__GOAL__
Retype each of the lines below exactly, leaving out the pictures.

══════════════════════════════

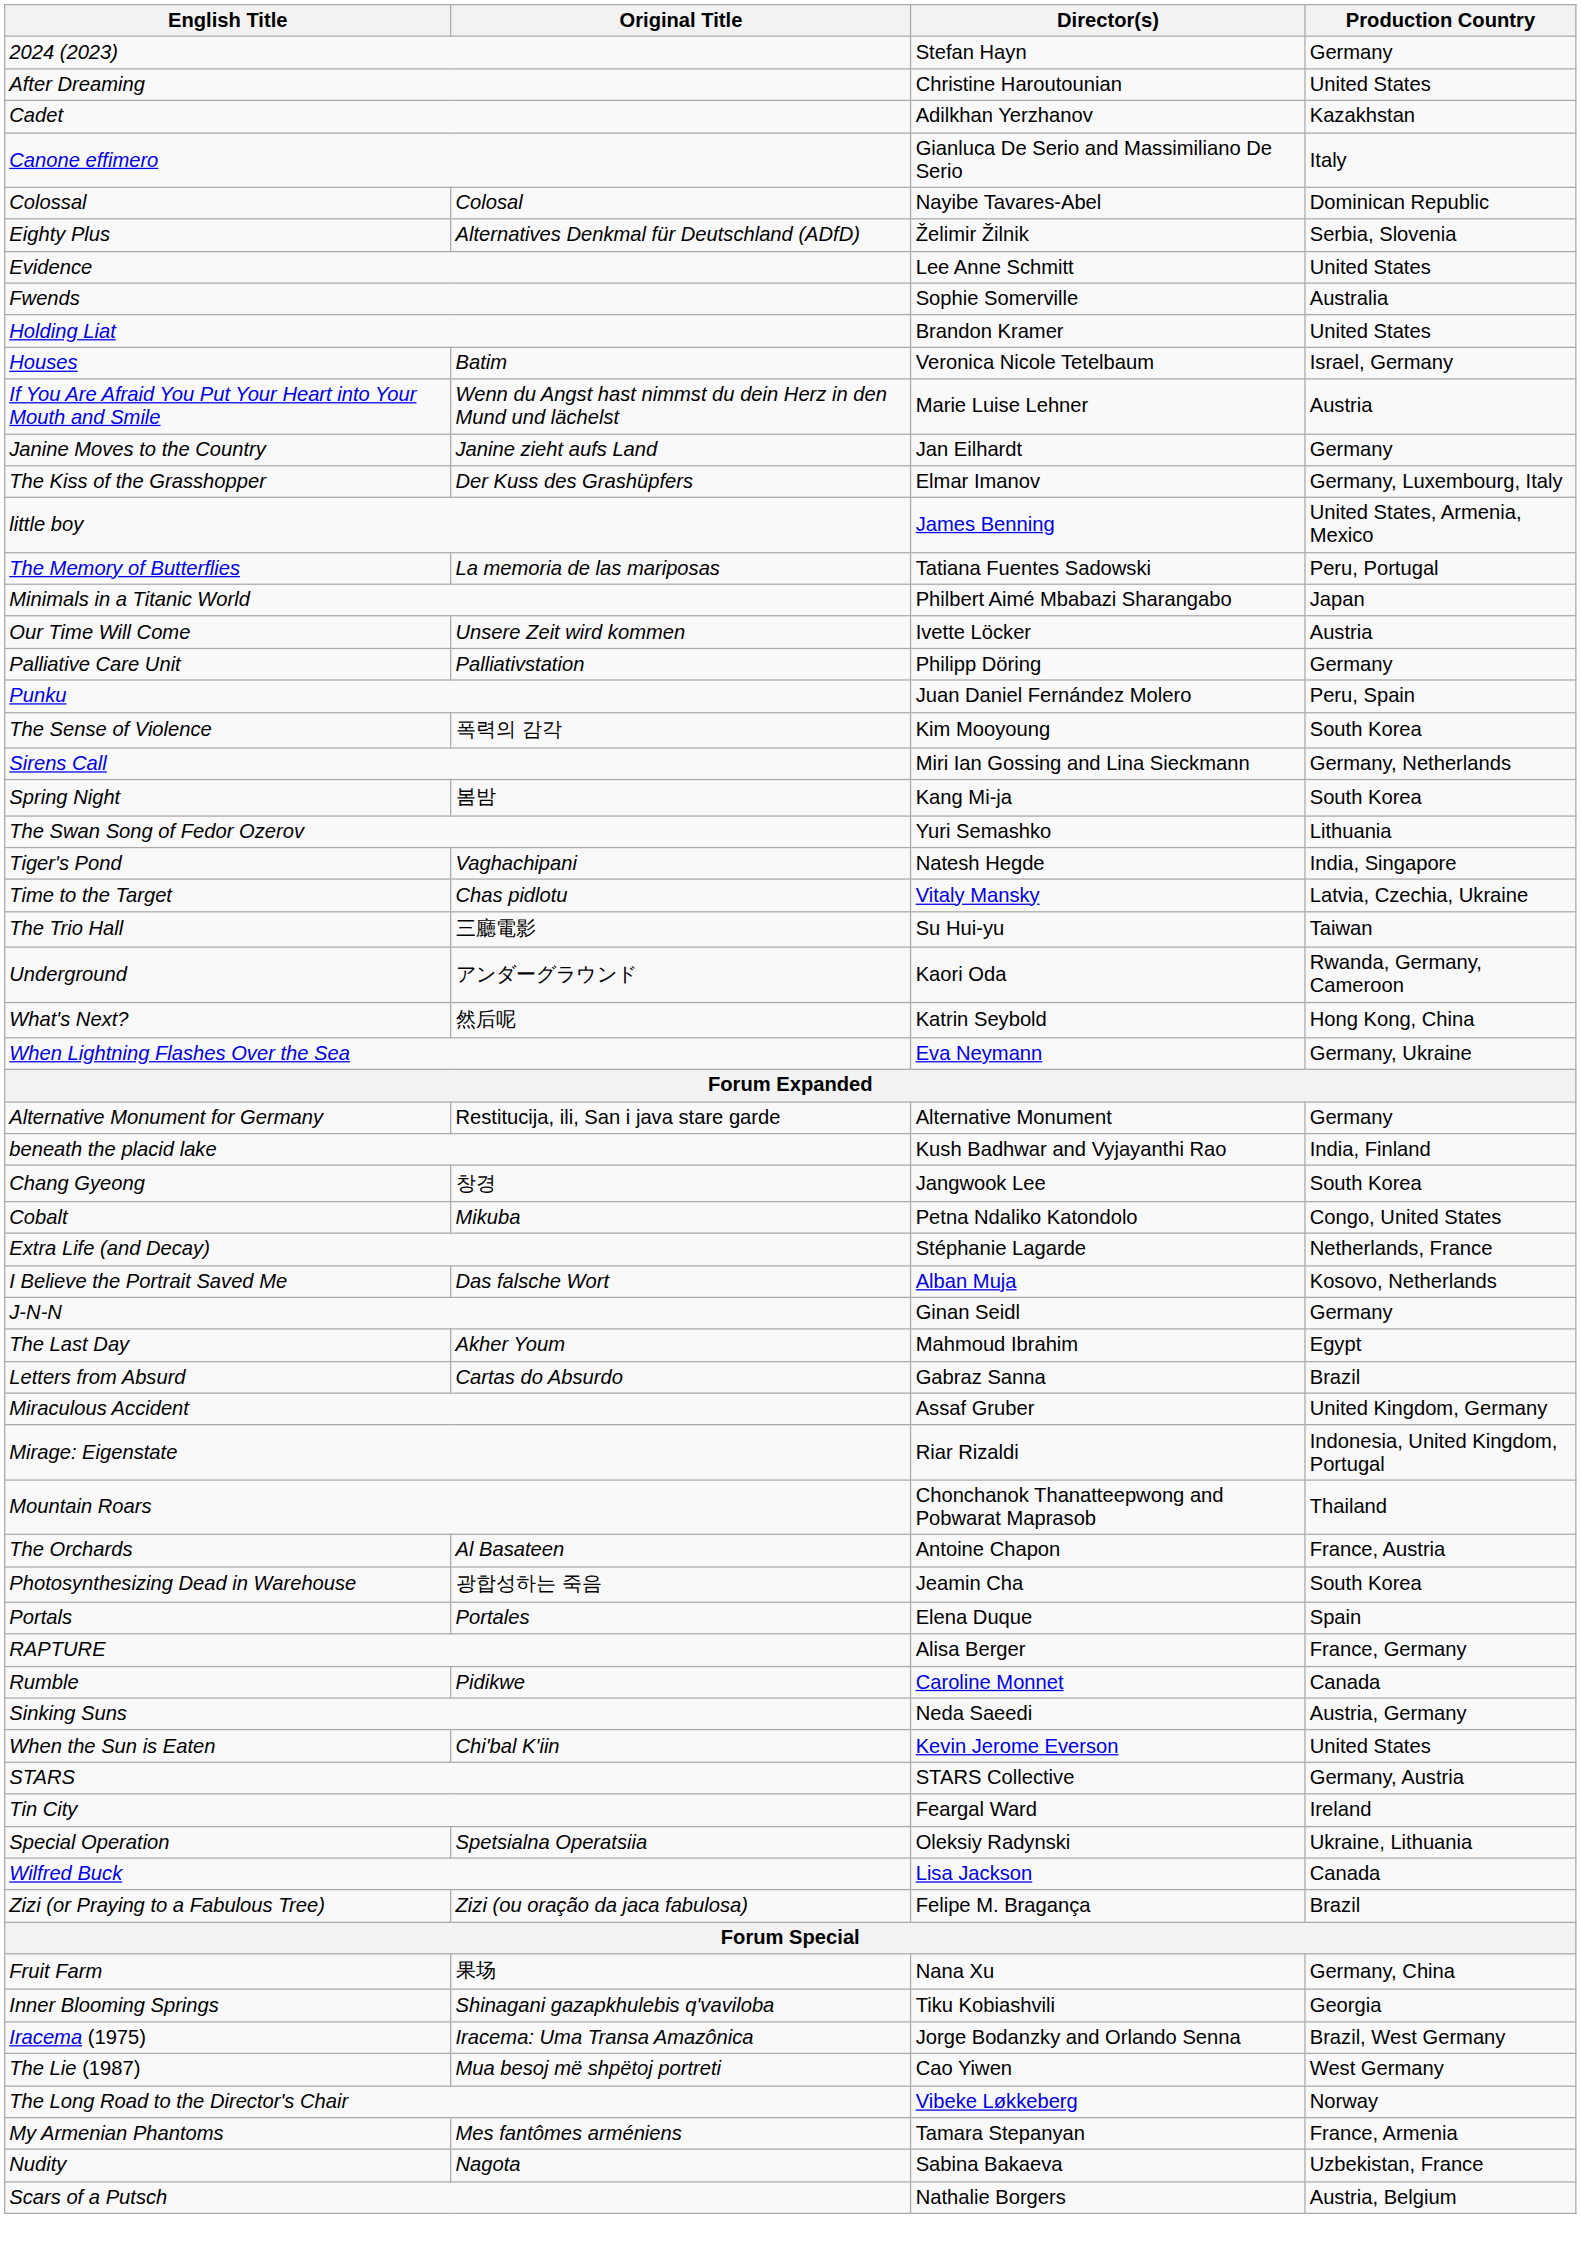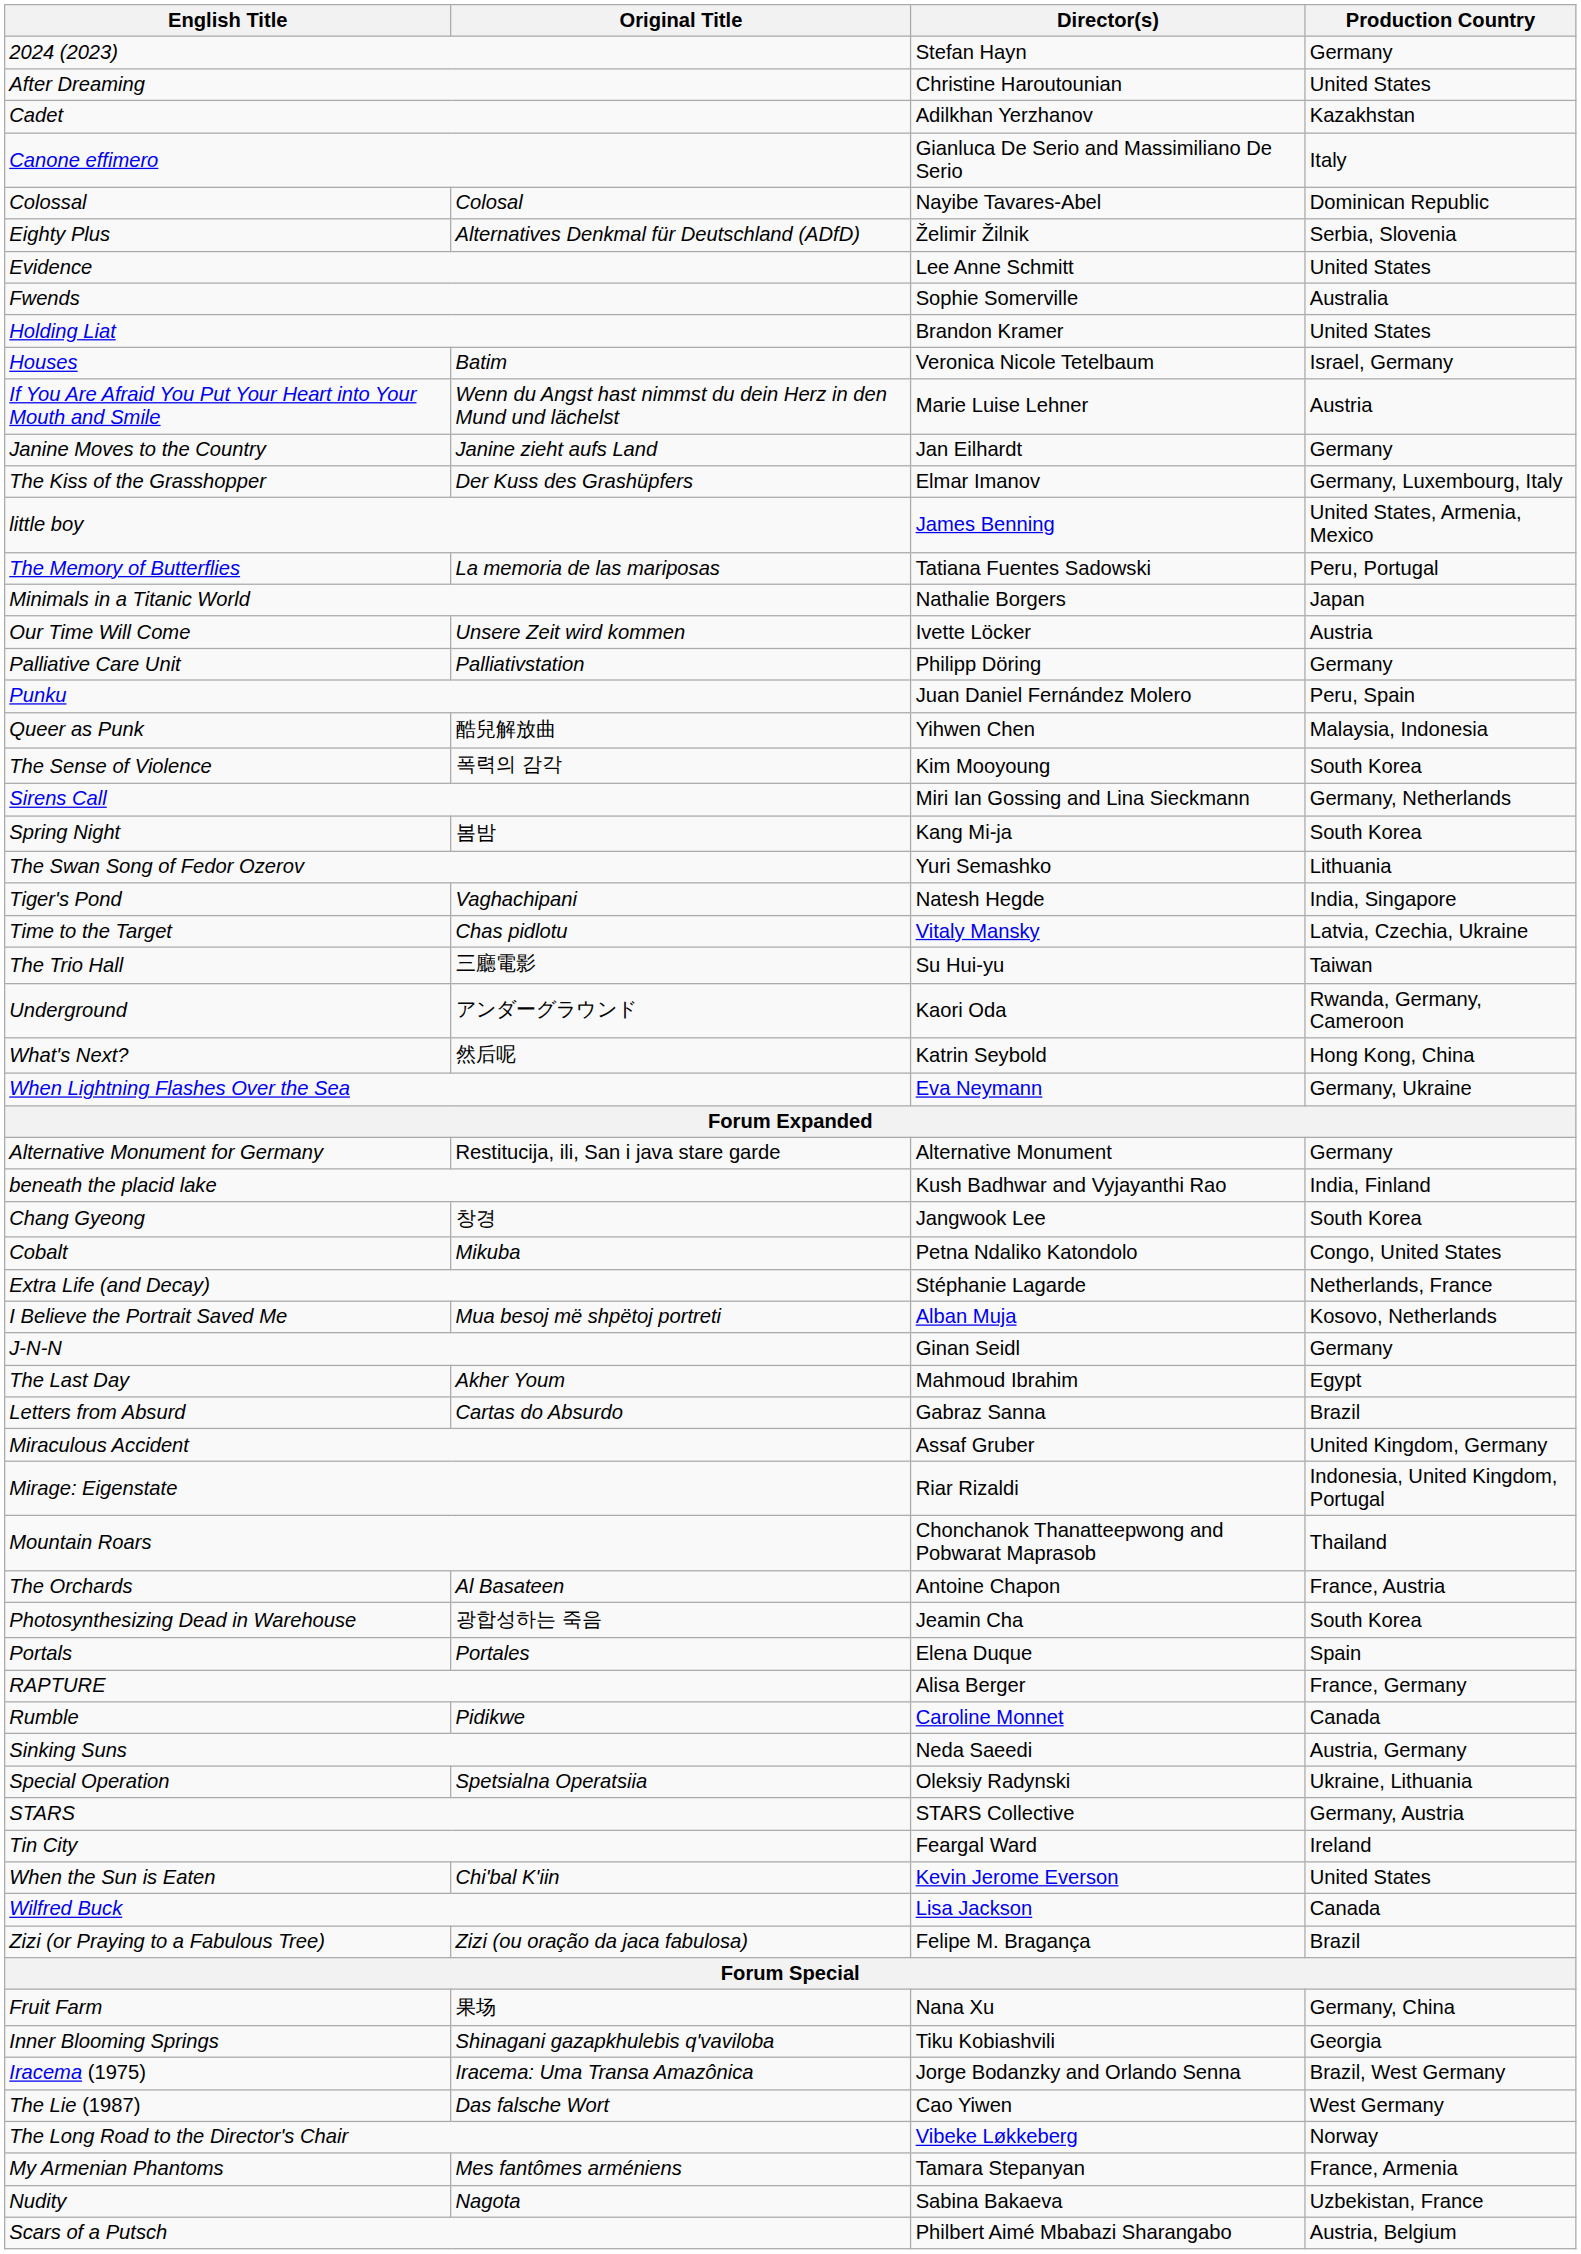Minimals in a Titanic World | Director(s): Philbert Aimé Mbabazi Sharangabo -> Nathalie Borgers
+ row: Queer as Punk | 酷兒解放曲 | Yihwen Chen | Malaysia, Indonesia
I Believe the Portrait Saved Me | Original Title: Das falsche Wort -> Mua besoj më shpëtoj portreti
rows swapped: Special Operation <-> When the Sun is Eaten
The Lie (1987) | Original Title: Mua besoj më shpëtoj portreti -> Das falsche Wort
Scars of a Putsch | Director(s): Nathalie Borgers -> Philbert Aimé Mbabazi Sharangabo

══════════════════════════════

__OUTPUT__
Minimals in a Titanic World | Director(s): Philbert Aimé Mbabazi Sharangabo -> Nathalie Borgers
+ row: Queer as Punk | 酷兒解放曲 | Yihwen Chen | Malaysia, Indonesia
I Believe the Portrait Saved Me | Original Title: Das falsche Wort -> Mua besoj më shpëtoj portreti
rows swapped: Special Operation <-> When the Sun is Eaten
The Lie (1987) | Original Title: Mua besoj më shpëtoj portreti -> Das falsche Wort
Scars of a Putsch | Director(s): Nathalie Borgers -> Philbert Aimé Mbabazi Sharangabo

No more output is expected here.